Hot car death prevention: Inventor patents device hoped to save lives

Ibrahim Mahmoud, an Embry-Riddle Aeronautical University alum, seeks to reduce the troubling number of children who perish in hot cars.

An Embry-Riddle Aeronautical University alum and restaurant owner has patented a device to prevent hot car deaths.

The device, called the Child Car Seat Safety System, features a weight sensor that will activate once it detects a child has been placed in their car seat. After the driver gets into the vehicle, the device will connect to their phone through Bluetooth.

In the event that the driver fails to remove the child from the car seat when the driver leaves the vehicle, an alert message will be sent to their smartphone. Should the child remain in the sweltering car, another message will be sent to authorities. Decisions regarding what distance or temperature will trigger the alert have yet to be determined.

The 46-year-old inventor, Ibrahim Mahmoud, who has five children ages 5 to 14, said he seeks to reduce the troubling number of kids who perish in hot cars.

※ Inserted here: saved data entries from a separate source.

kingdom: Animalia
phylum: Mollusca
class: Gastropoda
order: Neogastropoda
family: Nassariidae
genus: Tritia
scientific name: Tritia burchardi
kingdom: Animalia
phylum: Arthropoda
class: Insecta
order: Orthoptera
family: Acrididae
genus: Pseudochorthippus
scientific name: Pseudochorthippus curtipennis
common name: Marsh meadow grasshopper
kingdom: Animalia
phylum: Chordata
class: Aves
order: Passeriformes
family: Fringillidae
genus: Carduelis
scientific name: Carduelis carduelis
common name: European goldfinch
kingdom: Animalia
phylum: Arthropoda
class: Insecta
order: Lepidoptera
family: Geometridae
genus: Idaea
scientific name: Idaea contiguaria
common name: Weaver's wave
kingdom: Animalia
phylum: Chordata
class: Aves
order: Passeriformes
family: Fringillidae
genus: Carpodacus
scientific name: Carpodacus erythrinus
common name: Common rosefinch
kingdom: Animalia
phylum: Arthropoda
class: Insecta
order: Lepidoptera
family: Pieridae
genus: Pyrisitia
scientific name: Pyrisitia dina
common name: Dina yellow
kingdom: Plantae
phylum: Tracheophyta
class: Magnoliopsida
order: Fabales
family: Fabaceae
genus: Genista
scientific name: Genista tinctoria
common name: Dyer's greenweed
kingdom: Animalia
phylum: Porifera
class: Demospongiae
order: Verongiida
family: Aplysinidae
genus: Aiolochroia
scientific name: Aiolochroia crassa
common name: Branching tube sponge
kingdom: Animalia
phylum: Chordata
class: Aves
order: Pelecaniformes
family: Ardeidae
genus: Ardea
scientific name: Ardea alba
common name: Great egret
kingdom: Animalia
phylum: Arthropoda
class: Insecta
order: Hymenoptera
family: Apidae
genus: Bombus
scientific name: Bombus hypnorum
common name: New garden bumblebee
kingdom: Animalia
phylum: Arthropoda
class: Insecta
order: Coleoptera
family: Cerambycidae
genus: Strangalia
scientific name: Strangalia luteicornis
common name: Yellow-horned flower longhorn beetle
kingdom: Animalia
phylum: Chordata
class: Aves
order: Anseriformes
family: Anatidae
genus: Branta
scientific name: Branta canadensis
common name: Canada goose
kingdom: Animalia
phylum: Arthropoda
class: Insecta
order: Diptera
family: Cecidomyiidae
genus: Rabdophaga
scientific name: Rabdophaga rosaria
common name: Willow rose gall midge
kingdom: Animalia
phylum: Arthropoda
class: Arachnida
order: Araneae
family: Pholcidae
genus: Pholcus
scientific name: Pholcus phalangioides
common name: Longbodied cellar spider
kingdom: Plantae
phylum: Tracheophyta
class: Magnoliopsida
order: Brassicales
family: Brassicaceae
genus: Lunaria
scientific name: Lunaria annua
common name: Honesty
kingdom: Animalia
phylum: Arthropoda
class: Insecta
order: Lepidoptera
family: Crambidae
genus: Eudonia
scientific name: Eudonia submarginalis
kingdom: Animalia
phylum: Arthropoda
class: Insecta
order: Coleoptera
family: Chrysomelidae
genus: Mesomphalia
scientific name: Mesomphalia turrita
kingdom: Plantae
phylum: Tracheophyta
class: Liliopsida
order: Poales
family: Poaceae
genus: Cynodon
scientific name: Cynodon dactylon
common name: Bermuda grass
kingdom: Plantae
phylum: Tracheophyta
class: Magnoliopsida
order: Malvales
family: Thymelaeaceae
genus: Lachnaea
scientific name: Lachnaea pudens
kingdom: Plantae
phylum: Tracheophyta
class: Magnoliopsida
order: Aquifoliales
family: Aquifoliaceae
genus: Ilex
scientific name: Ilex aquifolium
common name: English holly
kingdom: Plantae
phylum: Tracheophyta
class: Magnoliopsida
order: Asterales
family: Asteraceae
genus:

“I think about it and it makes me sick to my stomach,” he said.

In 2019, 53 children nationwide died in hot cars, according to KidsandCars.org, a nonprofit child safety organization.

The most recent case in the area happened five years ago, when a 6-month-old boy was found dead inside an SUV parked at Deltona Middle School. The baby had been left in the care of a teacher at the school, who forgot to remove him from the backseat.

Mahmoud said he was disturbed by the number of fatalities, noting that it led him to question: “Why can’t we do something about it?”

Two years ago, he did. The local business owner, who oversees beachside restaurants New York Pizza and Angelo’s Pizza House, set aside time to develop the device, which took almost a year to design.

In December, he received the patent for his invention.

Mahmoud stressed that parents and caretakers can avoid devastating mistakes with the use of the Child Car Seat Safety System. He noted that a 10-minute trip to the grocery store to pick up ground coffee could result in the death of a child. A message from the device would remind them to return to the car.

Other tragedies, including vehicle-related crimes, can also be prevented with the device.

Mahmoud said the Child Car Seat Safety System will prevent children from being abducted during car thefts. The device features a GPS locator that will allow authorities to track down the child in the car seat.

“It’s going to save lives,” he said. “It’s going to give families peace of mind.”